Apparently, the plan to integrate the UK’s database into the EU vaccine passport schemes is almost finished.
“Significant progress was made on a technical front, namely when it comes to the connection to the Gateway, with aim of going live [i.e. testing] soon,” said a spokesman for the European Commission.
The UK’s Department of Health and Social Care and the Foreign Office have been jointly, and silently, involved in the project for the past few months. The UK formally applied to join the EU’s scheme on July 28.
“We have applied to link into the EU’s Digital Covid Certificate (DCC) scheme” confirmed a Foreign office spokesman. “Linking up to the EU’s Digital Covid Certificate (DCC) scheme will enable us to digitally verify each other’s covid certificates to make journeys easier.”
The European Union Digital Covid Certificate (EUDCC) is the world’s largest vaccine passport system, with over 40 countries involved, including all EU member states and non-members such as Panama and Israel. The system makes the verification of vaccination passports easier.
When the UK joins the program, it will be easier and cheaper for Brits to travel to EU countries. For example, before traveling to Portugal (a popular tourist destination) Brits have to purchase a lateral flow test at £20-£40 because UK vaccines are not recognized in the EU. Such costs will disappear once the UK joins the EU’s scheme.
Additionally, joining the scheme will make it easier for British tourists to access restaurants and other venues in countries with vaccination mandates, like Netherlands, Italy, France, Germany, and France.
However, joining the scheme will also make it easier for the UK government to implement a domestic vaccination mandate.
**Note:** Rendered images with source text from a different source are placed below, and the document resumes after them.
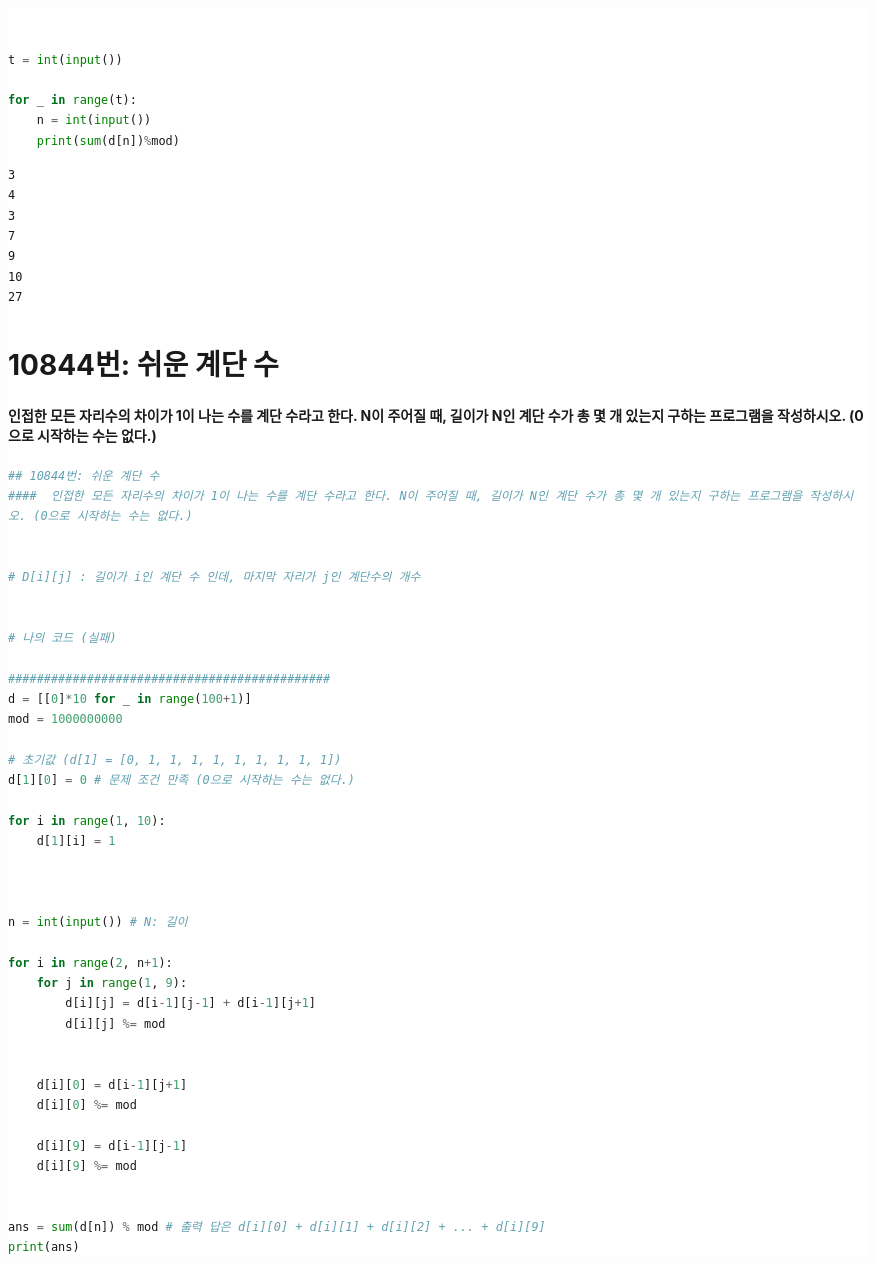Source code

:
 ```python


t = int(input())

for _ in range(t):
    n = int(input())
    print(sum(d[n])%mod)
```

    3
    4
    3
    7
    9
    10
    27


# 10844번: 쉬운 계단 수
####  인접한 모든 자리수의 차이가 1이 나는 수를 계단 수라고 한다. N이 주어질 때, 길이가 N인 계단 수가 총 몇 개 있는지 구하는 프로그램을 작성하시오. (0으로 시작하는 수는 없다.)



```python
## 10844번: 쉬운 계단 수
####  인접한 모든 자리수의 차이가 1이 나는 수를 계단 수라고 한다. N이 주어질 때, 길이가 N인 계단 수가 총 몇 개 있는지 구하는 프로그램을 작성하시오. (0으로 시작하는 수는 없다.)


# D[i][j] : 길이가 i인 계단 수 인데, 마지막 자리가 j인 계단수의 개수


# 나의 코드 (실패)

#############################################
d = [[0]*10 for _ in range(100+1)]
mod = 1000000000

# 초기값 (d[1] = [0, 1, 1, 1, 1, 1, 1, 1, 1, 1])
d[1][0] = 0 # 문제 조건 만족 (0으로 시작하는 수는 없다.)

for i in range(1, 10):
    d[1][i] = 1



n = int(input()) # N: 길이

for i in range(2, n+1):
    for j in range(1, 9):
        d[i][j] = d[i-1][j-1] + d[i-1][j+1]
        d[i][j] %= mod


    d[i][0] = d[i-1][j+1]
    d[i][0] %= mod

    d[i][9] = d[i-1][j-1]
    d[i][9] %= mod


ans = sum(d[n]) % mod # 출력 답은 d[i][0] + d[i][1] + d[i][2] + ... + d[i][9]
print(ans)
```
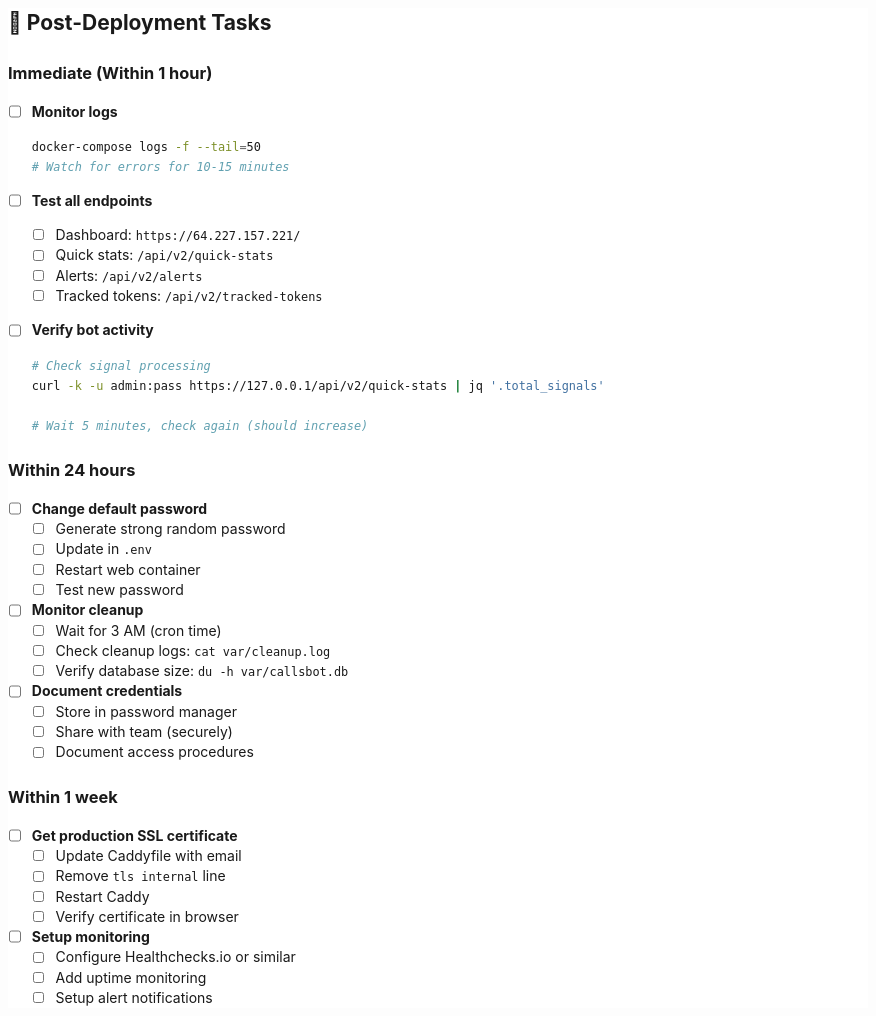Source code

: 
## 📝 Post-Deployment Tasks

### Immediate (Within 1 hour)

- [ ] **Monitor logs**
  ```bash
  docker-compose logs -f --tail=50
  # Watch for errors for 10-15 minutes
  ```

- [ ] **Test all endpoints**
  - [ ] Dashboard: `https://64.227.157.221/`
  - [ ] Quick stats: `/api/v2/quick-stats`
  - [ ] Alerts: `/api/v2/alerts`
  - [ ] Tracked tokens: `/api/v2/tracked-tokens`

- [ ] **Verify bot activity**
  ```bash
  # Check signal processing
  curl -k -u admin:pass https://127.0.0.1/api/v2/quick-stats | jq '.total_signals'
  
  # Wait 5 minutes, check again (should increase)
  ```

### Within 24 hours

- [ ] **Change default password**
  - [ ] Generate strong random password
  - [ ] Update in `.env`
  - [ ] Restart web container
  - [ ] Test new password

- [ ] **Monitor cleanup**
  - [ ] Wait for 3 AM (cron time)
  - [ ] Check cleanup logs: `cat var/cleanup.log`
  - [ ] Verify database size: `du -h var/callsbot.db`

- [ ] **Document credentials**
  - [ ] Store in password manager
  - [ ] Share with team (securely)
  - [ ] Document access procedures

### Within 1 week

- [ ] **Get production SSL certificate**
  - [ ] Update Caddyfile with email
  - [ ] Remove `tls internal` line
  - [ ] Restart Caddy
  - [ ] Verify certificate in browser

- [ ] **Setup monitoring**
  - [ ] Configure Healthchecks.io or similar
  - [ ] Add uptime monitoring
  - [ ] Setup alert notifications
While announcing the government’s autumn and winter plan, Prime Minister Boris Johnson said that a domestic vaccination mandate would be launched should there be another wave of COVID-19 in the winter.
But such a plan is already facing opposition, critics pointing out that it would create a “two-tier Britain.”
“Our vaccination status must never be allowed to determine our ability to live freely in our democracy”, wrote the conservative MPs Steve Baker and Professor Paul Dolan, a professor of Behavioral Science at the London School of Economics and Political Science recently.